COVID Jabs: Ineffective, Oppressive and Dangerous
There is no evidence to substantiate any official or MSM claims about COVID-19 jab efficacy or safety. They are experimental drugs with unknown risk profiles that are being forced upon people without offering them any opportunity to give their informed consent. The jab roll-outs breech numerous international conventions including the Nuremberg Code.
What data does exist is alarming, to say the least, and all the indications are that the jabs are extremely dangerous. There is no doubt that they can kill. Those who support a jab mandate are advocating that people should be forced to take a potentially lethal injection. Those who are aware of this, understandably, do not wish to take them.

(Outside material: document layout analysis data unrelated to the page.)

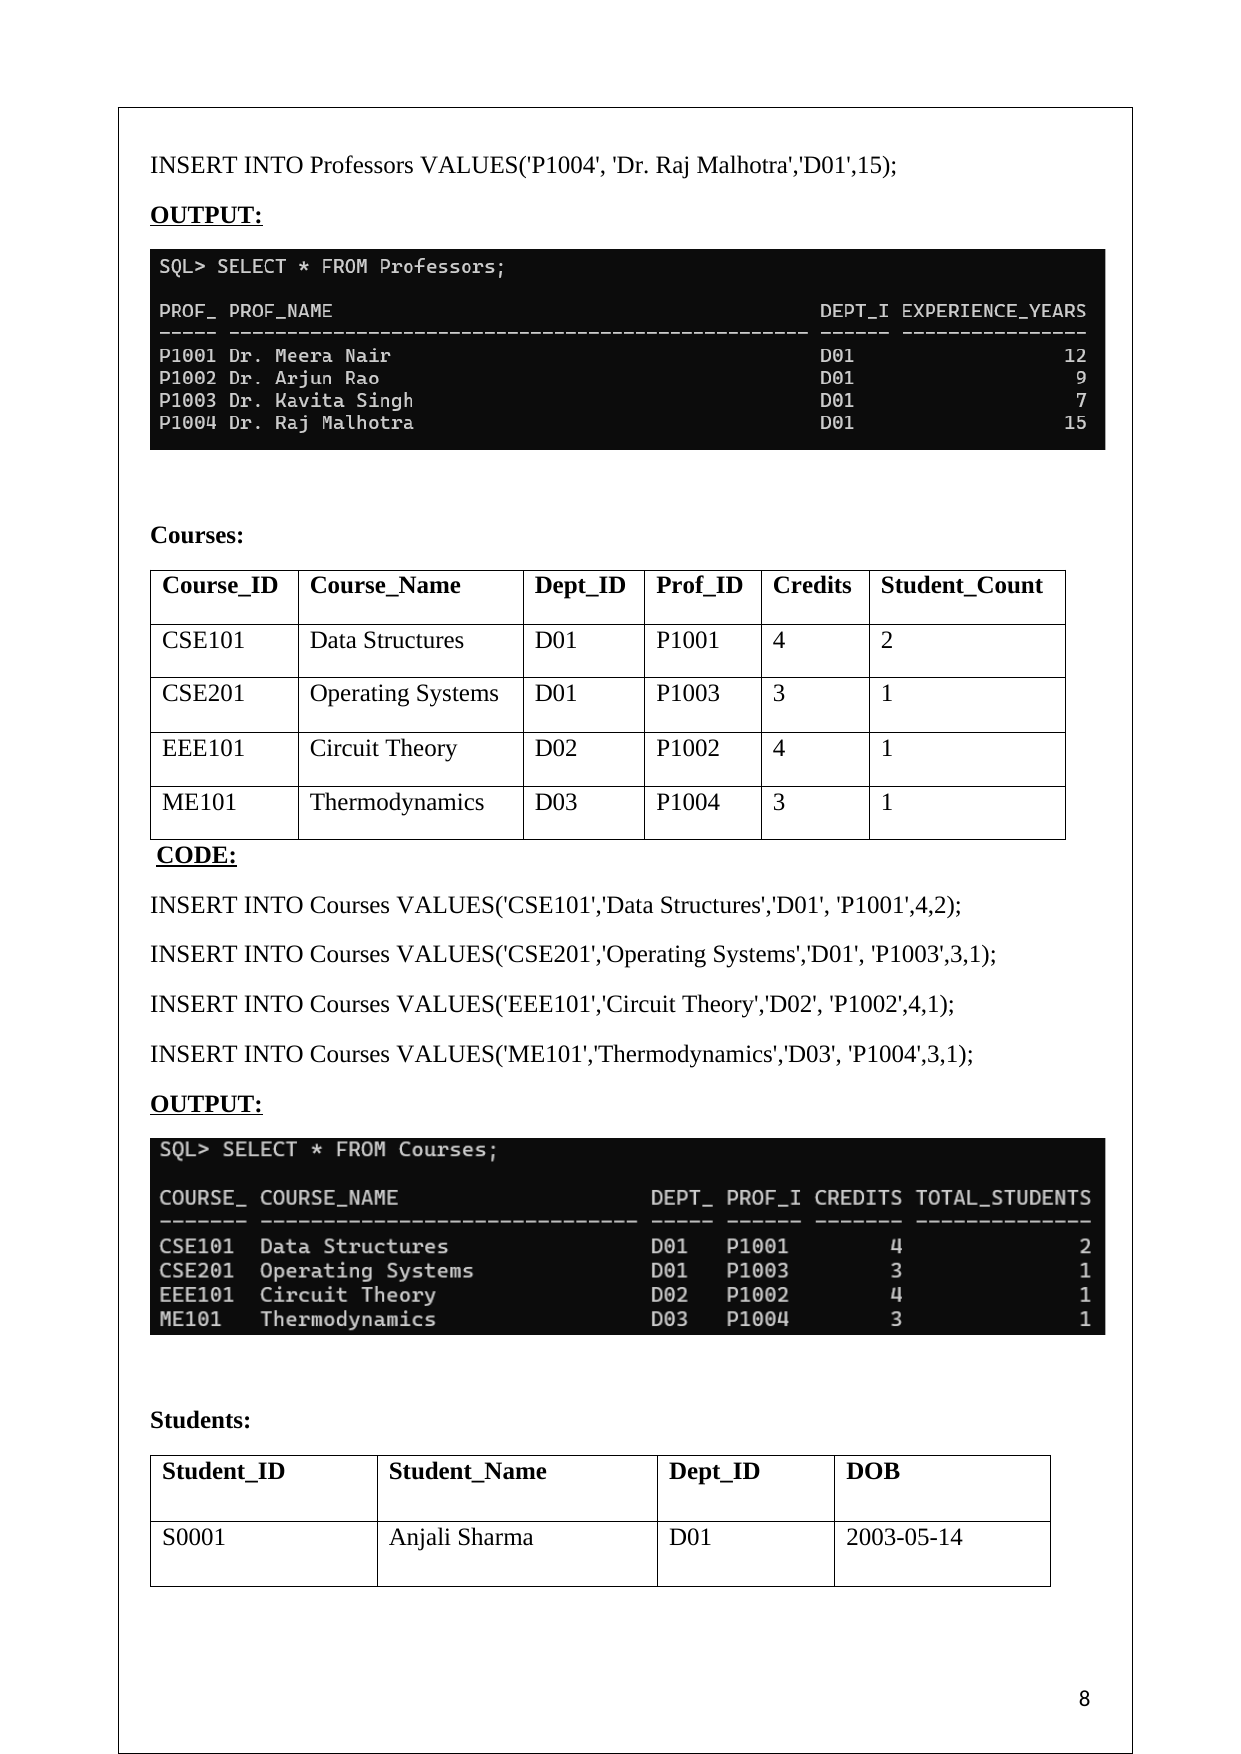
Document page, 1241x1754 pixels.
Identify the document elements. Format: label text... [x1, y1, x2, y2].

table_cell 4 [762, 625, 869, 677]
table_cell ME101 [151, 787, 298, 839]
table_cell 3 [762, 787, 869, 839]
text Students: [150, 1405, 1090, 1434]
table_header Dept_ID [524, 571, 644, 624]
table_cell S0001 [151, 1522, 377, 1586]
table_header Student_Name [378, 1456, 657, 1521]
table_cell 1 [870, 787, 1065, 839]
text INSERT INTO Courses VALUES('CSE101','Data Structures','D01', 'P1001',4,2); [150, 890, 1090, 919]
table_header Course_Name [299, 571, 523, 624]
table_cell D01 [658, 1522, 834, 1586]
text INSERT INTO Professors VALUES('P1004', 'Dr. Raj Malhotra','D01',15); [150, 150, 1090, 179]
table_cell P1001 [645, 625, 761, 677]
table_header Credits [762, 571, 869, 624]
table_cell EEE101 [151, 733, 298, 786]
table_header Student_ID [151, 1456, 377, 1521]
table_cell 1 [870, 733, 1065, 786]
table_cell Data Structures [299, 625, 523, 677]
text OUTPUT: [150, 200, 1090, 228]
table_cell 4 [762, 733, 869, 786]
table_header Student_Count [870, 571, 1065, 624]
text INSERT INTO Courses VALUES('EEE101','Circuit Theory','D02', 'P1002',4,1); [150, 989, 1090, 1018]
text CODE: [150, 840, 1090, 869]
table_cell P1002 [645, 733, 761, 786]
table_cell Circuit Theory [299, 733, 523, 786]
table_header DOB [835, 1456, 1050, 1521]
text INSERT INTO Courses VALUES('ME101','Thermodynamics','D03', 'P1004',3,1); [150, 1039, 1090, 1068]
picture [150, 249, 1106, 450]
text Courses: [150, 520, 1090, 549]
table_cell D01 [524, 625, 644, 677]
table_header Course_ID [151, 571, 298, 624]
table_cell 1 [870, 678, 1065, 732]
table_cell D02 [524, 733, 644, 786]
text OUTPUT: [150, 1089, 1090, 1117]
table_cell Thermodynamics [299, 787, 523, 839]
table_cell D03 [524, 787, 644, 839]
table_cell 2 [870, 625, 1065, 677]
text INSERT INTO Courses VALUES('CSE201','Operating Systems','D01', 'P1003',3,1); [150, 939, 1090, 968]
table_cell CSE101 [151, 625, 298, 677]
table_cell Anjali Sharma [378, 1522, 657, 1586]
table_cell D01 [524, 678, 644, 732]
table_cell 2003-05-14 [835, 1522, 1050, 1586]
table_cell Operating Systems [299, 678, 523, 732]
table_cell CSE201 [151, 678, 298, 732]
table_cell 3 [762, 678, 869, 732]
table_header Dept_ID [658, 1456, 834, 1521]
table_cell P1004 [645, 787, 761, 839]
table_header Prof_ID [645, 571, 761, 624]
table_cell P1003 [645, 678, 761, 732]
picture [150, 1138, 1106, 1335]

For this they are being demonised by government, the MSM and a large percentage of those who have elected to be jabbed. If they try to raise any concerns they are dismissed by the same as ant-vaxxers, conspiracy theorists, covid-deniers or dangerous refuseniks and are accused of being selfish. Despite that fact that it is the jab obsession that is destroying public health and medical services.
There is clear evidence of obfuscation and denial to hide the dangers of the jabs from the public. This seems to cross the threshold of criminality in nearly every nation state where the jabs are deployed. National populations are clearly under attack by their own governments and their partners.

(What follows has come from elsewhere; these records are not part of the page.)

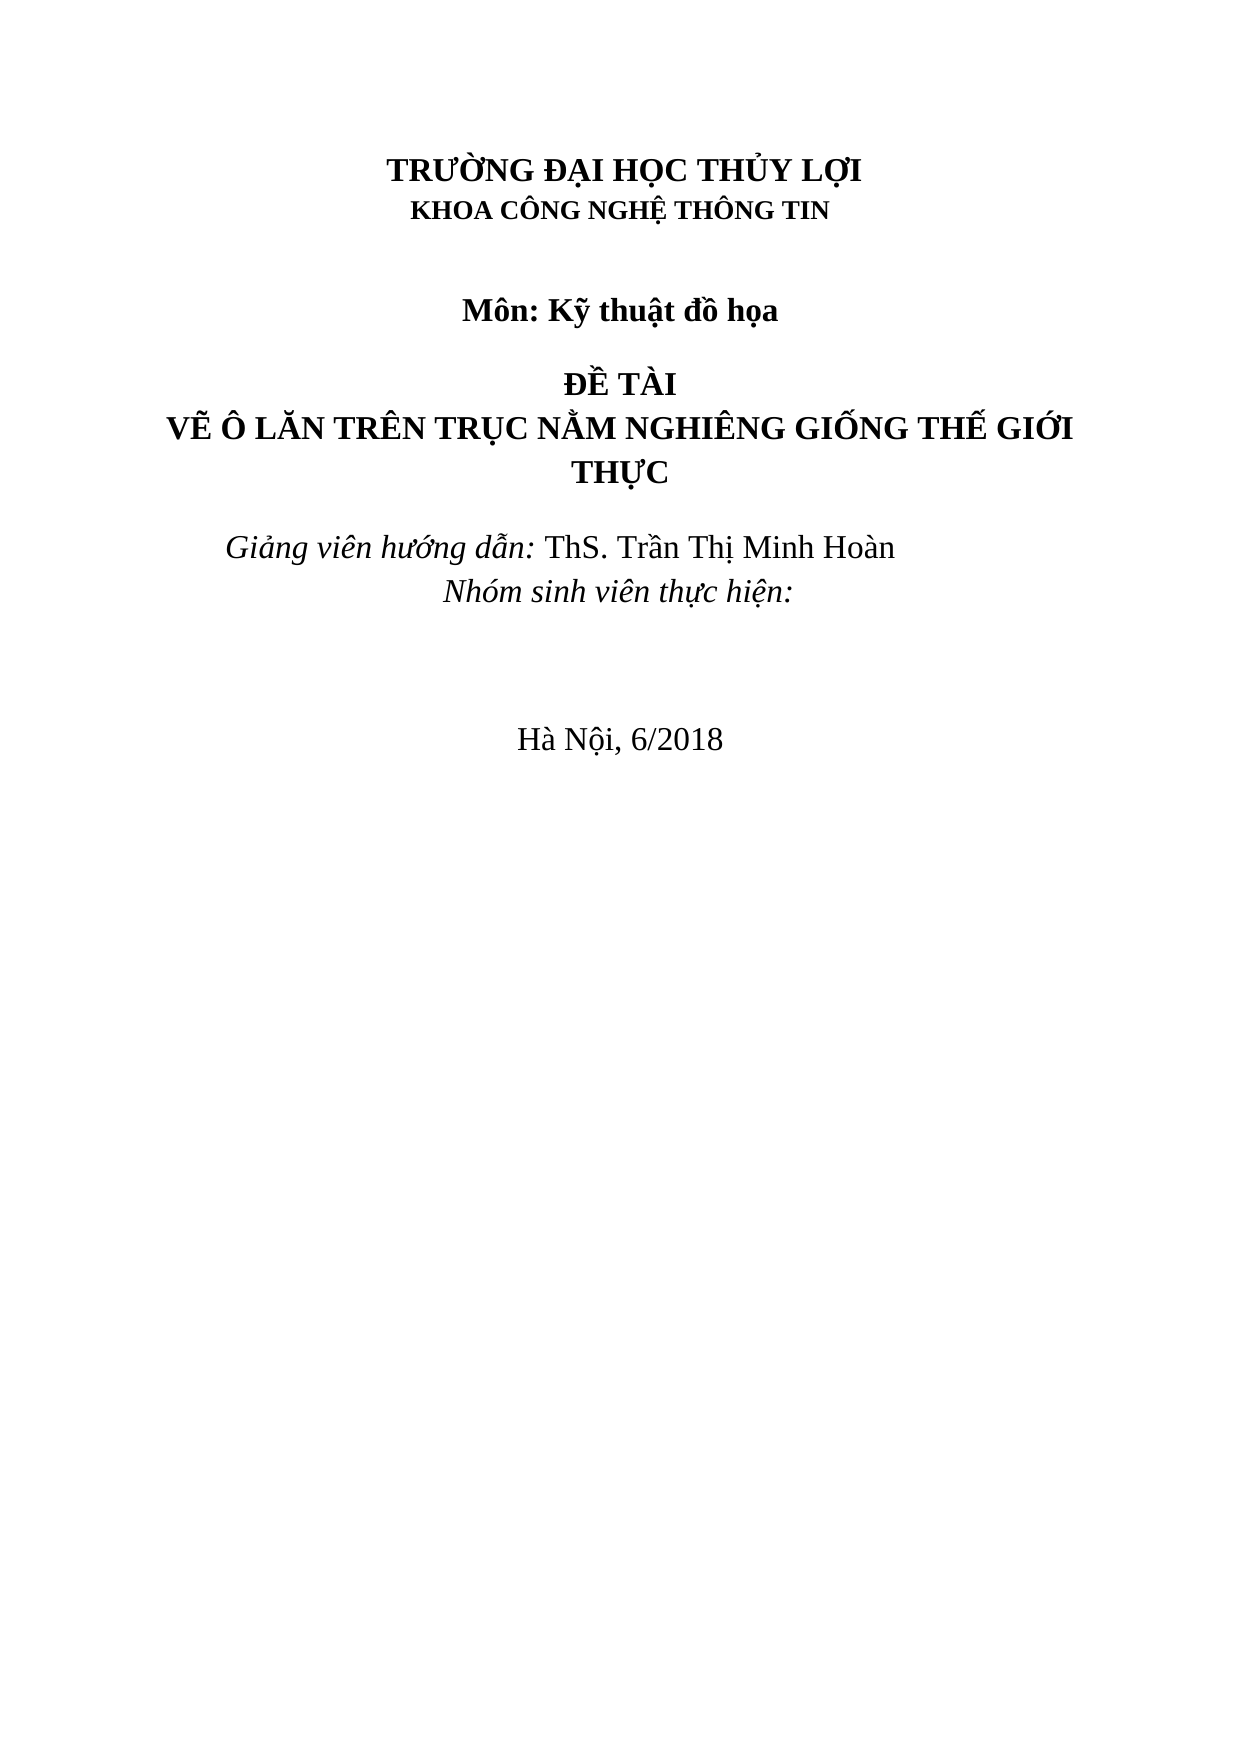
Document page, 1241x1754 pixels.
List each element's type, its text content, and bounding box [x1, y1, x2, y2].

text KHOA CÔNG NGHỆ THÔNG TIN [150, 194, 1090, 225]
text TRƯỜNG ĐẠI HỌC THỦY LỢI [150, 150, 1090, 188]
text Giảng viên hướng dẫn: ThS. Trần Thị Minh Hoàn [150, 527, 1090, 565]
text Môn: Kỹ thuật đồ họa [150, 290, 1090, 328]
text Nhóm sinh viên thực hiện: [150, 571, 1090, 609]
text ĐỀ TÀI [150, 364, 1090, 403]
text VẼ Ô LĂN TRÊN TRỤC NẰM NGHIÊNG GIỐNG THẾ GIỚI THỰC [150, 408, 1090, 491]
text Hà Nội, 6/2018 [150, 719, 1090, 758]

However, perhaps the most insidious aspect of the jabs is their central role within a new system of governmental authority that is enslaving humanity. Our jab status is the required license to participate in a technocratic, behavioural control and surveillance grid. Not only will our vaccine passport (app) monitor and report where we go, who we meet and what we are allowed to do, it will also determine what services we can access.
Those who think the jabs are essential to protect themselves and others, against a low mortality respiratory virus, have either not been given, or choose to ignore, the information required to make this judgement. They believe that they are free because they can now register to use the services that hitherto were freely available to all. They have accepted that they need permission from the government simply to conduct normal, everyday activities.
They are committed to take whatever drugs are given to them for the rest of their lives. If they wish to retain their societal permits, this is not negotiable. Their imaginary freedom is conditional upon their continued compliance.
They do not own their own body and are no longer, in any sense, free. They are elective slaves and are seemingly content to condemn future generations, including their own children, to the same fate.